I agree, I have heard of more than one circumstance that an animal was purchased with cash and no receipt and no paperwork with the promise the sire or dam was still being registered and then they would send the registration for the kid and it never gets done or more than likely the seller was confused and couldn't get it done or was just flat out lying. Make sure you get a signed application, and a receipt and contract that the animals is sold as such and such. Fullblood ABGA, Percentage 75% ABGA or UsBGA ect... So you can also take them to small claims court if it doesn't happen. and make sure the animal comes tattooed, and I would also request a scrappie tag put in the ear. Tattoos should be checked with application and/or the registration, if already done, to make sure it is correct.


----------



## StaceyRosado (Oct 5, 2007)

as long as the seller fills out all the necessary transfer parts of the application and signs it then when handed to you that is all you need to register the animal. 

Yes if you leave without having any documenting paperwork in hand thats a red flag. As a buyer you need to be aware of what you are being given paperwork wise. Is it the actual registration papers? if so are they signed for transfer? Is it just the application for a kid to be registered? if so did the breeder own the buck at the time of service or not? if not you need a breeding memo as well. 

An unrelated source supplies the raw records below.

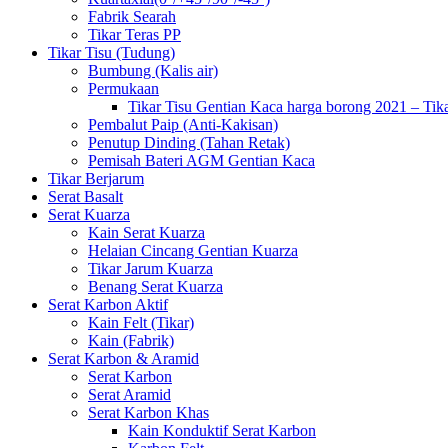
Fabrik Searah
Tikar Teras PP
Tikar Tisu (Tudung)
Bumbung (Kalis air)
Permukaan
Tikar Tisu Gentian Kaca harga borong 2021 – Tik
Pembalut Paip (Anti-Kakisan)
Penutup Dinding (Tahan Retak)
Pemisah Bateri AGM Gentian Kaca
Tikar Berjarum
Serat Basalt
Serat Kuarza
Kain Serat Kuarza
Helaian Cincang Gentian Kuarza
Tikar Jarum Kuarza
Benang Serat Kuarza
Serat Karbon Aktif
Kain Felt (Tikar)
Kain (Fabrik)
Serat Karbon & Aramid
Serat Karbon
Serat Aramid
Serat Karbon Khas
Kain Konduktif Serat Karbon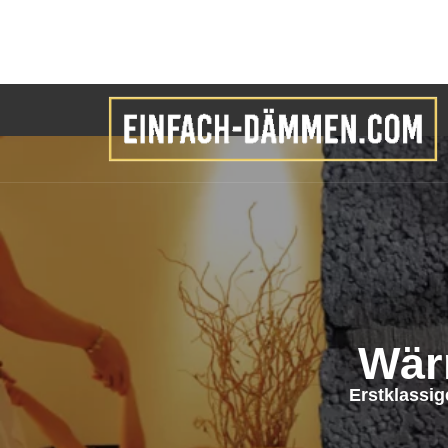
Wär
Erstklassi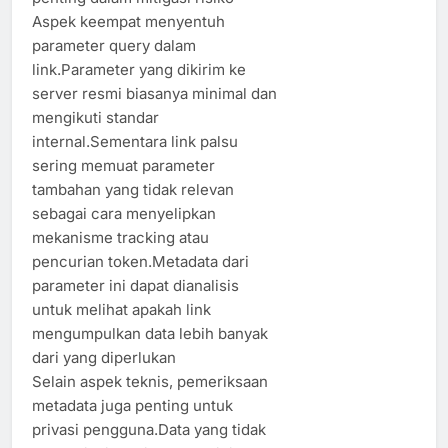
Aspek keempat menyentuh
parameter query dalam
link.Parameter yang dikirim ke
server resmi biasanya minimal dan
mengikuti standar
internal.Sementara link palsu
sering memuat parameter
tambahan yang tidak relevan
sebagai cara menyelipkan
mekanisme tracking atau
pencurian token.Metadata dari
parameter ini dapat dianalisis
untuk melihat apakah link
mengumpulkan data lebih banyak
dari yang diperlukan
Selain aspek teknis, pemeriksaan
metadata juga penting untuk
privasi pengguna.Data yang tidak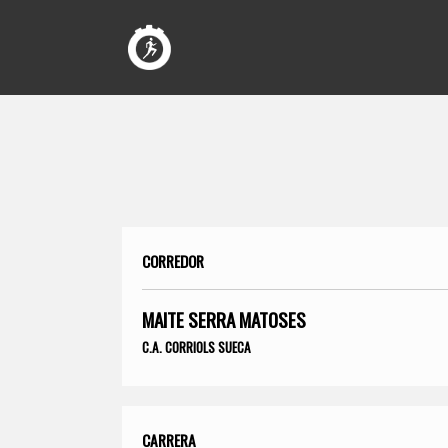
CORREDOR
MAITE SERRA MATOSES
C.A. CORRIOLS SUECA
CARRERA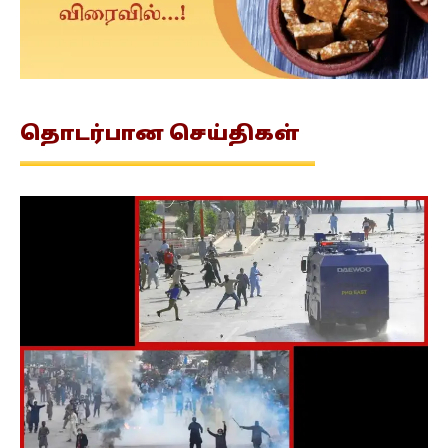
தொடர்பான
செய்திகள்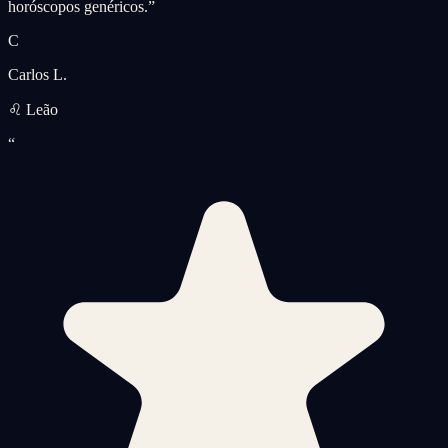
horóscopos genéricos.
”
C
Carlos L.
♌ Leão
“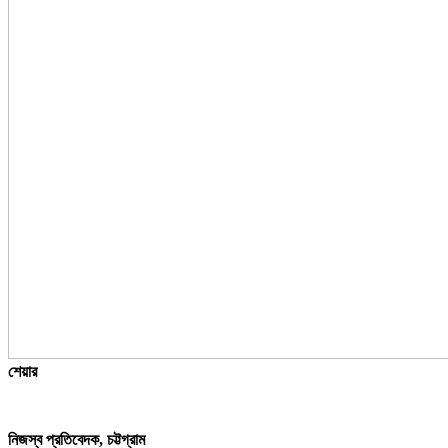
শেয়ার
নিজস্ব প্রতিবেদক, চট্টগ্রাম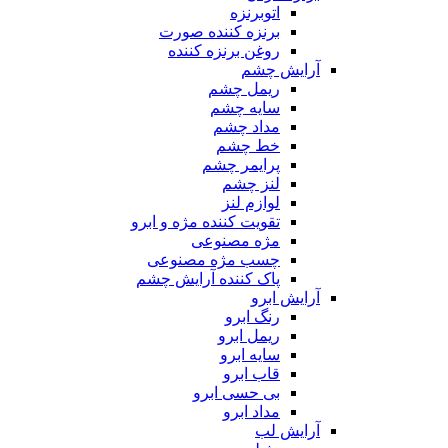
اتوبرنزه
برنزه کننده صورت
روغن برنزه کننده
آرایش چشم
ریمل چشم
سایه چشم
مداد چشم
خط چشم
پرایمر چشم
لنز چشم
لوازم لنز
تقویت کننده مژه و ابرو
مژه مصنوعی
چسب مژه مصنوعی
پاک کننده آرایش چشم
آرایش ابرو
رنگ ابرو
ریمل ابرو
سایه ابرو
قاب ابرو
بی حسی ابرو
مداد ابرو
آرایش لب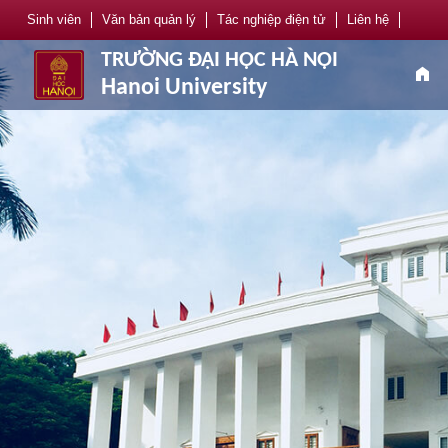
Sinh viên
Văn bản quản lý
Tác nghiệp điện tử
Liên hệ
TRƯỜNG ĐẠI HỌC HÀ NỘI
home
Hanoi University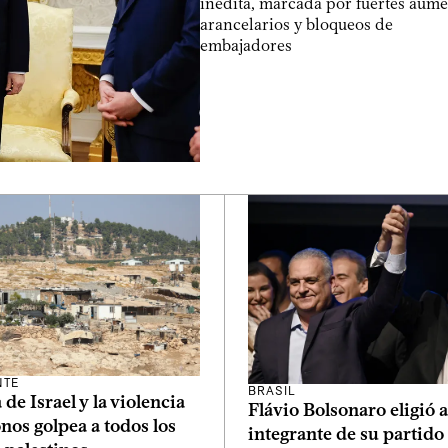
inédita, marcada por fuertes aum
arancelarios y bloqueos de
embajadores
NTE
BRASIL
 de Israel y la violencia
Flávio Bolsonaro eligió 
onos golpea a todos los
integrante de su partid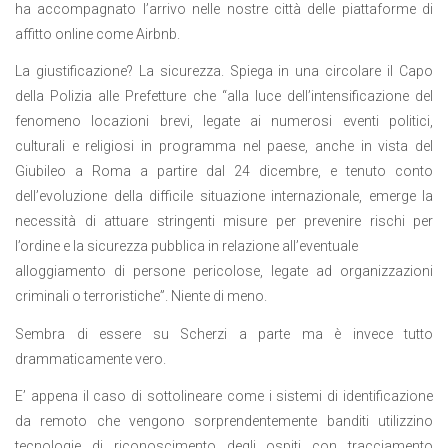
ha accompagnato l’arrivo nelle nostre città delle piattaforme di
affitto online come Airbnb.
La giustificazione? La sicurezza. Spiega in una circolare il Capo
della Polizia alle Prefetture che “alla luce dell’intensificazione del
fenomeno locazioni brevi, legate ai numerosi eventi politici,
culturali e religiosi in programma nel paese, anche in vista del
Giubileo a Roma a partire dal 24 dicembre, e tenuto conto
dell’evoluzione della difficile situazione internazionale, emerge la
necessità di attuare stringenti misure per prevenire rischi per
l’ordine e la sicurezza pubblica in relazione all’eventuale
alloggiamento di persone pericolose, legate ad organizzazioni
criminali o terroristiche”. Niente di meno.
Sembra di essere su Scherzi a parte ma è invece tutto
drammaticamente vero.
E’ appena il caso di sottolineare come i sistemi di identificazione
da remoto che vengono sorprendentemente banditi utilizzino
tecnologie di riconoscimento degli ospiti con tracciamento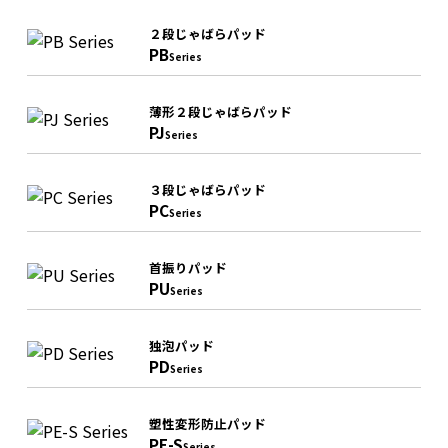
２段じゃばらパッド
PB
Series
薄形２段じゃばらパッド
PJ
Series
３段じゃばらパッド
PC
Series
首振りパッド
PU
Series
独泡パッド
PD
Series
塑性変形防止パッド
PE-S
Series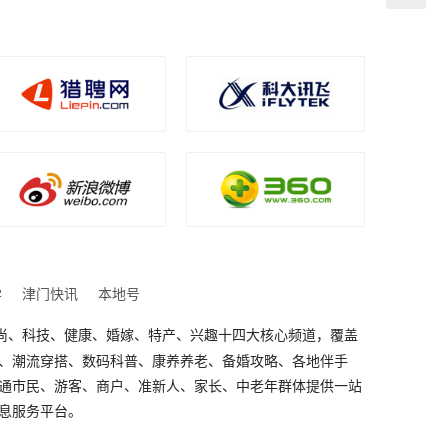
学
津门快讯
本地号
、时尚、科技、健康、婚嫁、特产、兴趣十四大核心频道，覆盖
、潮流穿搭、数码科普、康养养老、备婚攻略、各地伴手
通市民、游客、商户、准新人、家长、中老年群体提供一站
息服务平台。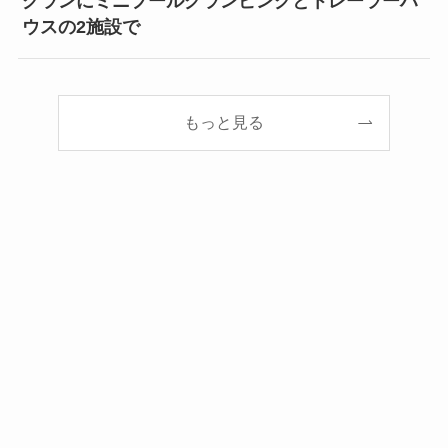
グランにミニプールグランピングとトレーラーハ
ウスの2施設で
もっと見る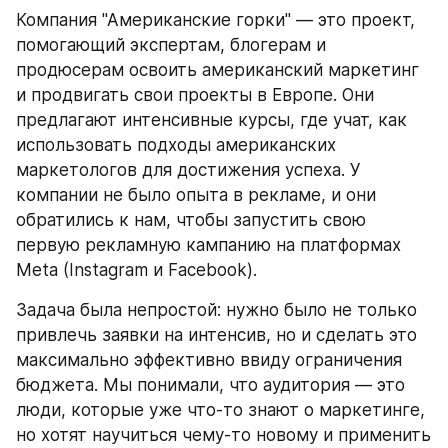
Компания "Американские горки" — это проект, 
помогающий экспертам, блогерам и 
продюсерам освоить американский маркетинг 
и продвигать свои проекты в Европе. Они 
предлагают интенсивные курсы, где учат, как 
использовать подходы американских 
маркетологов для достижения успеха. У 
компании не было опыта в рекламе, и они 
обратились к нам, чтобы запустить свою 
первую рекламную кампанию на платформах 
Meta (Instagram и Facebook).
Задача была непростой: нужно было не только 
привлечь заявки на интенсив, но и сделать это 
максимально эффективно ввиду ограничения 
бюджета. Мы понимали, что аудитория — это 
люди, которые уже что-то знают о маркетинге, 
но хотят научиться чему-то новому и применить 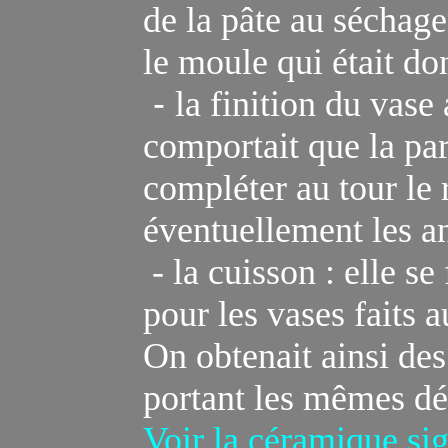
de la pâte au séchag
le moule
qui était don
-
la finition du vase
comportait que la part
compléter au tour le r
éventuellement les a
- la cuisson : elle s
pour les vases faits a
On obtenait ainsi de
portant
l
es mêmes déco
Voir la céramique sig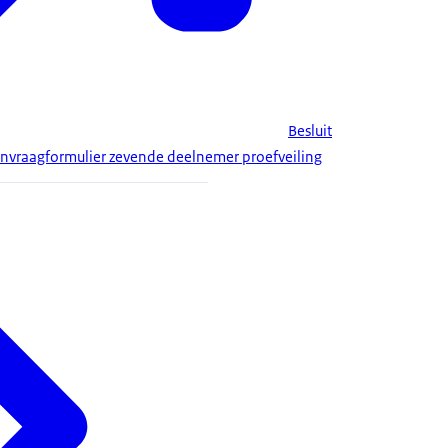
Besluit
nvraagformulier zevende deelnemer proefveiling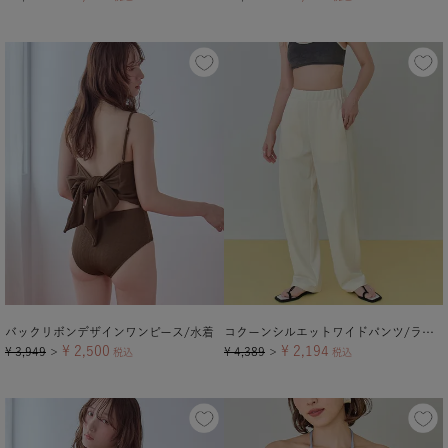
バックリボンデザインワンピース/水着
コクーンシルエットワイドパンツ/ラッシュガード
¥
2,500
¥
2,194
¥
3,949
¥
4,389
＞
税込
＞
税込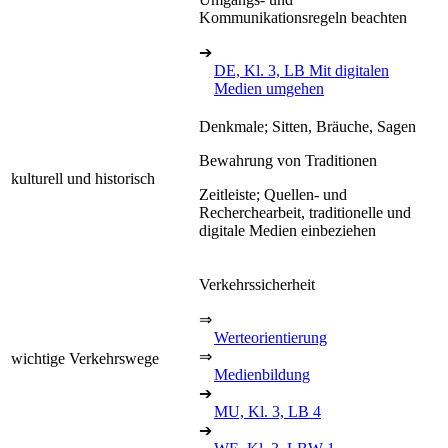
Kommunikationsregeln beachten
➔
DE, Kl. 3, LB Mit digitalen
Medien umgehen
Denkmale; Sitten, Bräuche, Sagen
Bewahrung von Traditionen
kulturell und historisch
Zeitleiste; Quellen- und
Recherchearbeit, traditionelle und
digitale Medien einbeziehen
Verkehrssicherheit
⇒
Werteorientierung
⇒
wichtige Verkehrswege
Medienbildung
➔
MU, Kl. 3, LB 4
➔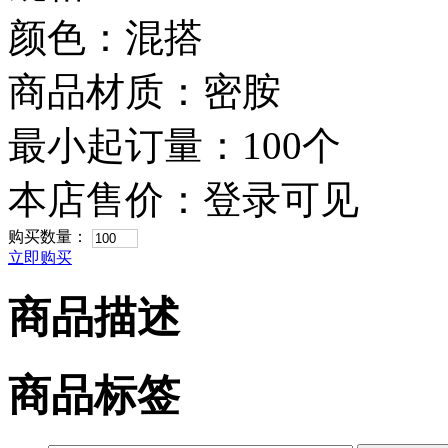
颜色：混搭
商品材质：密胺
最小起订量：100个
本店售价：
登录可见
购买数量：
立即购买
商品描述
商品标签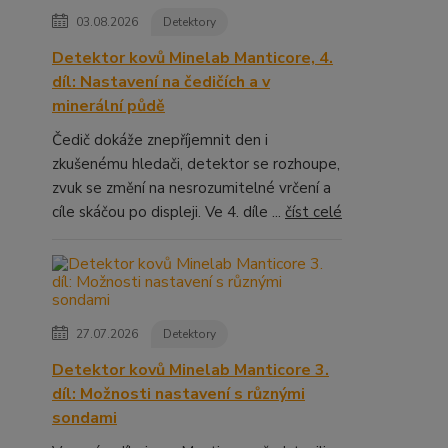
03.08.2026
Detektory
Detektor kovů Minelab Manticore, 4.
díl: Nastavení na čedičích a v
minerální půdě
Čedič dokáže znepříjemnit den i
zkušenému hledači, detektor se rozhoupe,
zvuk se změní na nesrozumitelné vrčení a
cíle skáčou po displeji. Ve 4. díle ...
číst celé
27.07.2026
Detektory
Detektor kovů Minelab Manticore 3.
díl: Možnosti nastavení s různými
sondami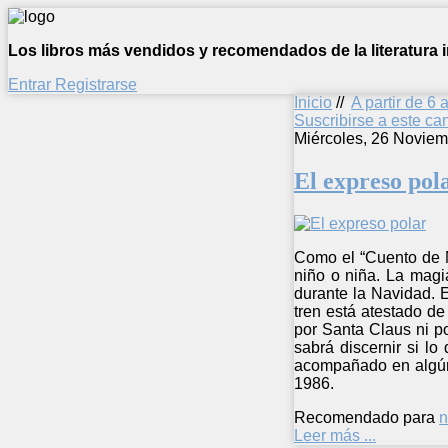
Los libros más vendidos y recomendados de la literatura in
Entrar
Registrarse
Inicio
//
A partir de 6 
Suscribirse a este c
Miércoles, 26 Noviem
El expreso pol
Como el “Cuento de N
niño o niña. La magi
durante la Navidad. E
tren está atestado de
por Santa Claus ni p
sabrá discernir si l
acompañado en algún 
1986.
Recomendado para
n
Leer más ...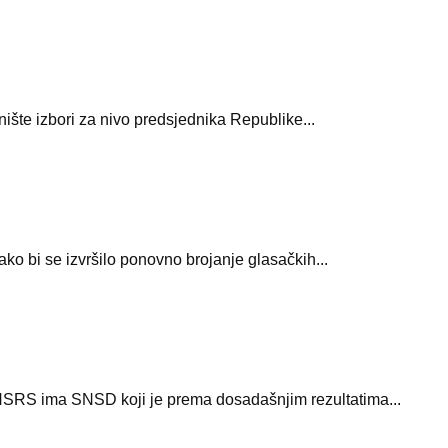
šte izbori za nivo predsjednika Republike...
o bi se izvršilo ponovno brojanje glasačkih...
a NSRS ima SNSD koji je prema dosadašnjim rezultatima...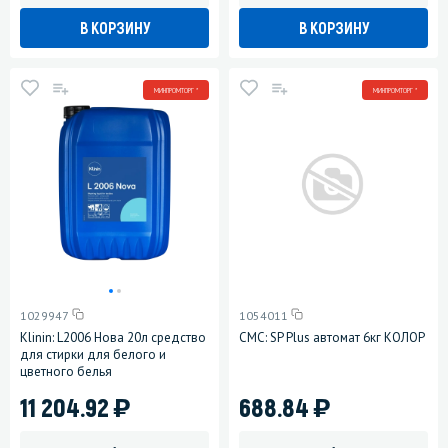
В КОРЗИНУ
В КОРЗИНУ
МИНПРОМТОРГ *
МИНПРОМТОРГ *
1029947
1054011
Klinin: L2006 Нова 20л средство
СМС: SP Plus автомат 6кг КОЛОР
для стирки для белого и
цветного белья
)
)
11 204.92
688.84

if someone felt insecure about taking an animal on application only I can easily register the kid online at that very second and have the goat even transferred into their name (if they are an ADGA member and bring their number with them) and have it sent directly to them. But like I said, half of what I have sold even ADULTS are still in my name over 2 years later when I check the ADGA database!


----------



## veekay_1 (Apr 9, 2013)

O'right i went and picked her up today  i was given copies of both parents registrations and the application. It was filled out except for the part for her name and my info. The breeder was nice and showed me his herd and gave me his card (i know where he lives too). Now i filled out the App and will send it in and see what happens. Lol i dont know why but i still feel a lil nervous that something is gonna go wrong. I think maybe im a lil paranoid but i guess we'll see in a few weeks.


----------



## StaceyRosado (Oct 5, 2007)

Im sure all will be good - sounds like an honest breeder.


----------



## Tenacross (May 26, 2011)

Sounds good. Relax. And more pictures. 
She's cool looking.


----------



## veekay_1 (Apr 9, 2013)

Yeah i guess i should  She is really good looking. These are pics the breeder sent but i'll take some 2morrow if u want to see more. Anybody got some cool names? I haven't filled out her name yet I thought i had a name but now me and my kids dont think it quite fits. funny how that happens. Thanks


----------



## veekay_1 (Apr 9, 2013)




----------



## liz (Oct 5, 2007)

I register doelings born here in my name... IF I get a deposit before I fill out the applications, the owner has the option to name them. I sign all papers/transfers and they are given to the owner at the time of pick up once the doeling is paid for. Transfer fee's are the owners responsibility and they are made well aware that should they choose to not transfer kids out of my name that they cannot register any kids born to that doeling unless it is done


----------